(Collected data entries)
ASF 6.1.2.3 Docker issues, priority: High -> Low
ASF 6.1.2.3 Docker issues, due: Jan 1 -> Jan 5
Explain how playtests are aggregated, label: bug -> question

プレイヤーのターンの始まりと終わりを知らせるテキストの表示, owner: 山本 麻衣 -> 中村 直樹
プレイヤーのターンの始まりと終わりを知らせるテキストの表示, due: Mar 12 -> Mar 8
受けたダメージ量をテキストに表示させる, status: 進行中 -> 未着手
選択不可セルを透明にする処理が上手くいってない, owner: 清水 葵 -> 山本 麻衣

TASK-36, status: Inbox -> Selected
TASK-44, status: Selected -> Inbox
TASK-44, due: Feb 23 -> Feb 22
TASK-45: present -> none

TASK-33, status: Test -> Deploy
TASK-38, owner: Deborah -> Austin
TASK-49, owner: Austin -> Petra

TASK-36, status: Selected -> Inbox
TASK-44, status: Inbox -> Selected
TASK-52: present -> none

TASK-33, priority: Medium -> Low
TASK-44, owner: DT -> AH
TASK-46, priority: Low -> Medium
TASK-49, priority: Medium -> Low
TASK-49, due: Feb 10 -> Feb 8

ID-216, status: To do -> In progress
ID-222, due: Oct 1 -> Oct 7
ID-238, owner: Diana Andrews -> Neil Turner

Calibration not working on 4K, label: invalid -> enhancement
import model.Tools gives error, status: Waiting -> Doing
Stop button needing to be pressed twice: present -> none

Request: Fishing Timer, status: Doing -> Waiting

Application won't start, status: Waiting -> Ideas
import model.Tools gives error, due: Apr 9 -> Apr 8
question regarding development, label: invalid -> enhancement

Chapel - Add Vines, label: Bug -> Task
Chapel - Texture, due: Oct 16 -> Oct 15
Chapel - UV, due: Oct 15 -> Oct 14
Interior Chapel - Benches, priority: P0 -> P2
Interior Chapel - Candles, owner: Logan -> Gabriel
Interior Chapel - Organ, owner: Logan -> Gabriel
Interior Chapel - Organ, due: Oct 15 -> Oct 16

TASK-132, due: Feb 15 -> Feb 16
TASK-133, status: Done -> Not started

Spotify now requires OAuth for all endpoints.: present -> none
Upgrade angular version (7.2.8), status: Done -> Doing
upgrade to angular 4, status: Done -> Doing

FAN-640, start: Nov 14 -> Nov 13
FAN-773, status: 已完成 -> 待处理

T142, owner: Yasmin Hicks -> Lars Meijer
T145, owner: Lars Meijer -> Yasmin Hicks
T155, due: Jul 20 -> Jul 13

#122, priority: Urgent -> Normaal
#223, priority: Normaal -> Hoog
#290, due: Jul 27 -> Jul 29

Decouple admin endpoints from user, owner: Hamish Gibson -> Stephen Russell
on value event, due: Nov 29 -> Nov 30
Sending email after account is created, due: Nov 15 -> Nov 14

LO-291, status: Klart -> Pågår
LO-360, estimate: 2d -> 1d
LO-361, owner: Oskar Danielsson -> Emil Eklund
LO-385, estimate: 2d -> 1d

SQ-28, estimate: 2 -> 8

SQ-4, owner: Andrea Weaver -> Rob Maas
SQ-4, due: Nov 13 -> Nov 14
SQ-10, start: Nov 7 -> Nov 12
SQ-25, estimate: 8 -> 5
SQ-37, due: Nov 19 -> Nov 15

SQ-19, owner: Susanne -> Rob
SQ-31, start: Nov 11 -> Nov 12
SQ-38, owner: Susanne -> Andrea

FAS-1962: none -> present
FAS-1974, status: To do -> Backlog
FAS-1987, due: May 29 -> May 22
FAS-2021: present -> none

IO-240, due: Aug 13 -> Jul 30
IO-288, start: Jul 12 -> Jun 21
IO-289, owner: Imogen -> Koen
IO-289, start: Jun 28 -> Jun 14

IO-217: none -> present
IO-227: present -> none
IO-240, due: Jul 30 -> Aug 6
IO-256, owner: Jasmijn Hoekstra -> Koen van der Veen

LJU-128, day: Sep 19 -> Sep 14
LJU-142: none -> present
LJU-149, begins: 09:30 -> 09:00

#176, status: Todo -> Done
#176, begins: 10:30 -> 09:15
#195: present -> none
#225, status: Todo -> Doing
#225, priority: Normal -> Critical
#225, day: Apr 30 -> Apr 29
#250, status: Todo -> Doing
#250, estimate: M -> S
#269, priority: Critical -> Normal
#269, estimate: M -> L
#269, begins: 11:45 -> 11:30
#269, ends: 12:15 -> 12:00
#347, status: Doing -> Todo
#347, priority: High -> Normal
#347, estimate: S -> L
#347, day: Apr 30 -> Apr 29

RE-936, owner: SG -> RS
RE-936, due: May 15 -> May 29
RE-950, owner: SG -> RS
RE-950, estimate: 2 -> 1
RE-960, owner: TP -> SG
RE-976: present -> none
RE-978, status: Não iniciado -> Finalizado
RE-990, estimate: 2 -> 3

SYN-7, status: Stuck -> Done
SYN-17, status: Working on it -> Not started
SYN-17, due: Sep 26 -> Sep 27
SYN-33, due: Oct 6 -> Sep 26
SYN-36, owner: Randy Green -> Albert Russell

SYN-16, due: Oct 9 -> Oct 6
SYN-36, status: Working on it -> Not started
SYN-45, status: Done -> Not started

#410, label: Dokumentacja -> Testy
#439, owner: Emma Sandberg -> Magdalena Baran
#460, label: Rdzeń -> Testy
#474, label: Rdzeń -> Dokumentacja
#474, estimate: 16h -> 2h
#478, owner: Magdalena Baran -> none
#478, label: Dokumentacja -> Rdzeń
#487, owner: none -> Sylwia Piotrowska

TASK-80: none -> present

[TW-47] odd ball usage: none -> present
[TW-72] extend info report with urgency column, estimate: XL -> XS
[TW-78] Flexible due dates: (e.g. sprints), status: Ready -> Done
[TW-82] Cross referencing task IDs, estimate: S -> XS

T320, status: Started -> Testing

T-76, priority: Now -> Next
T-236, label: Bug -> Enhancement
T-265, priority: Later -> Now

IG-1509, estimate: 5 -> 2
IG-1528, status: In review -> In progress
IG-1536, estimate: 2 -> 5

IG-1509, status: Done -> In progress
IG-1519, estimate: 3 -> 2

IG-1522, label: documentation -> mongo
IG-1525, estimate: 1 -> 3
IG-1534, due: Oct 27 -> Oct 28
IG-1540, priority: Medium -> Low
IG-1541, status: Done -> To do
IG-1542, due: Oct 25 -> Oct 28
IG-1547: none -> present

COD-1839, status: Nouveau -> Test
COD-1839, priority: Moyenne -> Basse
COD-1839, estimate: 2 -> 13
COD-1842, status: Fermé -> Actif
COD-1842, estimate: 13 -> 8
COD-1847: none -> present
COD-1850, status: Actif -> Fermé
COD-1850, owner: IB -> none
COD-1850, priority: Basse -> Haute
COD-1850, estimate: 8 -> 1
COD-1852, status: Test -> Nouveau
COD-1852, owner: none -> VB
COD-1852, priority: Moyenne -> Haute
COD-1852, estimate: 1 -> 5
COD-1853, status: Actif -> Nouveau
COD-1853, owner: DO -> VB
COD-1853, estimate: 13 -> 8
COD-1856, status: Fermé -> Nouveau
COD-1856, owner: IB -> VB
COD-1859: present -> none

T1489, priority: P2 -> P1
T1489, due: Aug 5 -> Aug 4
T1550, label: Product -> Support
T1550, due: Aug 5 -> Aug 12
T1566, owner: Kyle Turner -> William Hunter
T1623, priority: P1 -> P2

Problem statement
After reading the records above, transcribe them verbatim.

Solution for this problem
ASF 6.1.2.3 Docker issues, priority: High -> Low
ASF 6.1.2.3 Docker issues, due: Jan 1 -> Jan 5
Explain how playtests are aggregated, label: bug -> question

プレイヤーのターンの始まりと終わりを知らせるテキストの表示, owner: 山本 麻衣 -> 中村 直樹
プレイヤーのターンの始まりと終わりを知らせるテキストの表示, due: Mar 12 -> Mar 8
受けたダメージ量をテキストに表示させる, status: 進行中 -> 未着手
選択不可セルを透明にする処理が上手くいってない, owner: 清水 葵 -> 山本 麻衣

TASK-36, status: Inbox -> Selected
TASK-44, status: Selected -> Inbox
TASK-44, due: Feb 23 -> Feb 22
TASK-45: present -> none

TASK-33, status: Test -> Deploy
TASK-38, owner: Deborah -> Austin
TASK-49, owner: Austin -> Petra

TASK-36, status: Selected -> Inbox
TASK-44, status: Inbox -> Selected
TASK-52: present -> none

TASK-33, priority: Medium -> Low
TASK-44, owner: DT -> AH
TASK-46, priority: Low -> Medium
TASK-49, priority: Medium -> Low
TASK-49, due: Feb 10 -> Feb 8

ID-216, status: To do -> In progress
ID-222, due: Oct 1 -> Oct 7
ID-238, owner: Diana Andrews -> Neil Turner

Calibration not working on 4K, label: invalid -> enhancement
import model.Tools gives error, status: Waiting -> Doing
Stop button needing to be pressed twice: present -> none

Request: Fishing Timer, status: Doing -> Waiting

Application won't start, status: Waiting -> Ideas
import model.Tools gives error, due: Apr 9 -> Apr 8
question regarding development, label: invalid -> enhancement

Chapel - Add Vines, label: Bug -> Task
Chapel - Texture, due: Oct 16 -> Oct 15
Chapel - UV, due: Oct 15 -> Oct 14
Interior Chapel - Benches, priority: P0 -> P2
Interior Chapel - Candles, owner: Logan -> Gabriel
Interior Chapel - Organ, owner: Logan -> Gabriel
Interior Chapel - Organ, due: Oct 15 -> Oct 16

TASK-132, due: Feb 15 -> Feb 16
TASK-133, status: Done -> Not started

Spotify now requires OAuth for all endpoints.: present -> none
Upgrade angular version (7.2.8), status: Done -> Doing
upgrade to angular 4, status: Done -> Doing

FAN-640, start: Nov 14 -> Nov 13
FAN-773, status: 已完成 -> 待处理

T142, owner: Yasmin Hicks -> Lars Meijer
T145, owner: Lars Meijer -> Yasmin Hicks
T155, due: Jul 20 -> Jul 13

#122, priority: Urgent -> Normaal
#223, priority: Normaal -> Hoog
#290, due: Jul 27 -> Jul 29

Decouple admin endpoints from user, owner: Hamish Gibson -> Stephen Russell
on value event, due: Nov 29 -> Nov 30
Sending email after account is created, due: Nov 15 -> Nov 14

LO-291, status: Klart -> Pågår
LO-360, estimate: 2d -> 1d
LO-361, owner: Oskar Danielsson -> Emil Eklund
LO-385, estimate: 2d -> 1d

SQ-28, estimate: 2 -> 8

SQ-4, owner: Andrea Weaver -> Rob Maas
SQ-4, due: Nov 13 -> Nov 14
SQ-10, start: Nov 7 -> Nov 12
SQ-25, estimate: 8 -> 5
SQ-37, due: Nov 19 -> Nov 15

SQ-19, owner: Susanne -> Rob
SQ-31, start: Nov 11 -> Nov 12
SQ-38, owner: Susanne -> Andrea

FAS-1962: none -> present
FAS-1974, status: To do -> Backlog
FAS-1987, due: May 29 -> May 22
FAS-2021: present -> none

IO-240, due: Aug 13 -> Jul 30
IO-288, start: Jul 12 -> Jun 21
IO-289, owner: Imogen -> Koen
IO-289, start: Jun 28 -> Jun 14

IO-217: none -> present
IO-227: present -> none
IO-240, due: Jul 30 -> Aug 6
IO-256, owner: Jasmijn Hoekstra -> Koen van der Veen

LJU-128, day: Sep 19 -> Sep 14
LJU-142: none -> present
LJU-149, begins: 09:30 -> 09:00

#176, status: Todo -> Done
#176, begins: 10:30 -> 09:15
#195: present -> none
#225, status: Todo -> Doing
#225, priority: Normal -> Critical
#225, day: Apr 30 -> Apr 29
#250, status: Todo -> Doing
#250, estimate: M -> S
#269, priority: Critical -> Normal
#269, estimate: M -> L
#269, begins: 11:45 -> 11:30
#269, ends: 12:15 -> 12:00
#347, status: Doing -> Todo
#347, priority: High -> Normal
#347, estimate: S -> L
#347, day: Apr 30 -> Apr 29

RE-936, owner: SG -> RS
RE-936, due: May 15 -> May 29
RE-950, owner: SG -> RS
RE-950, estimate: 2 -> 1
RE-960, owner: TP -> SG
RE-976: present -> none
RE-978, status: Não iniciado -> Finalizado
RE-990, estimate: 2 -> 3

SYN-7, status: Stuck -> Done
SYN-17, status: Working on it -> Not started
SYN-17, due: Sep 26 -> Sep 27
SYN-33, due: Oct 6 -> Sep 26
SYN-36, owner: Randy Green -> Albert Russell

SYN-16, due: Oct 9 -> Oct 6
SYN-36, status: Working on it -> Not started
SYN-45, status: Done -> Not started

#410, label: Dokumentacja -> Testy
#439, owner: Emma Sandberg -> Magdalena Baran
#460, label: Rdzeń -> Testy
#474, label: Rdzeń -> Dokumentacja
#474, estimate: 16h -> 2h
#478, owner: Magdalena Baran -> none
#478, label: Dokumentacja -> Rdzeń
#487, owner: none -> Sylwia Piotrowska

TASK-80: none -> present

[TW-47] odd ball usage: none -> present
[TW-72] extend info report with urgency column, estimate: XL -> XS
[TW-78] Flexible due dates: (e.g. sprints), status: Ready -> Done
[TW-82] Cross referencing task IDs, estimate: S -> XS

T320, status: Started -> Testing

T-76, priority: Now -> Next
T-236, label: Bug -> Enhancement
T-265, priority: Later -> Now

IG-1509, estimate: 5 -> 2
IG-1528, status: In review -> In progress
IG-1536, estimate: 2 -> 5

IG-1509, status: Done -> In progress
IG-1519, estimate: 3 -> 2

IG-1522, label: documentation -> mongo
IG-1525, estimate: 1 -> 3
IG-1534, due: Oct 27 -> Oct 28
IG-1540, priority: Medium -> Low
IG-1541, status: Done -> To do
IG-1542, due: Oct 25 -> Oct 28
IG-1547: none -> present

COD-1839, status: Nouveau -> Test
COD-1839, priority: Moyenne -> Basse
COD-1839, estimate: 2 -> 13
COD-1842, status: Fermé -> Actif
COD-1842, estimate: 13 -> 8
COD-1847: none -> present
COD-1850, status: Actif -> Fermé
COD-1850, owner: IB -> none
COD-1850, priority: Basse -> Haute
COD-1850, estimate: 8 -> 1
COD-1852, status: Test -> Nouveau
COD-1852, owner: none -> VB
COD-1852, priority: Moyenne -> Haute
COD-1852, estimate: 1 -> 5
COD-1853, status: Actif -> Nouveau
COD-1853, owner: DO -> VB
COD-1853, estimate: 13 -> 8
COD-1856, status: Fermé -> Nouveau
COD-1856, owner: IB -> VB
COD-1859: present -> none

T1489, priority: P2 -> P1
T1489, due: Aug 5 -> Aug 4
T1550, label: Product -> Support
T1550, due: Aug 5 -> Aug 12
T1566, owner: Kyle Turner -> William Hunter
T1623, priority: P1 -> P2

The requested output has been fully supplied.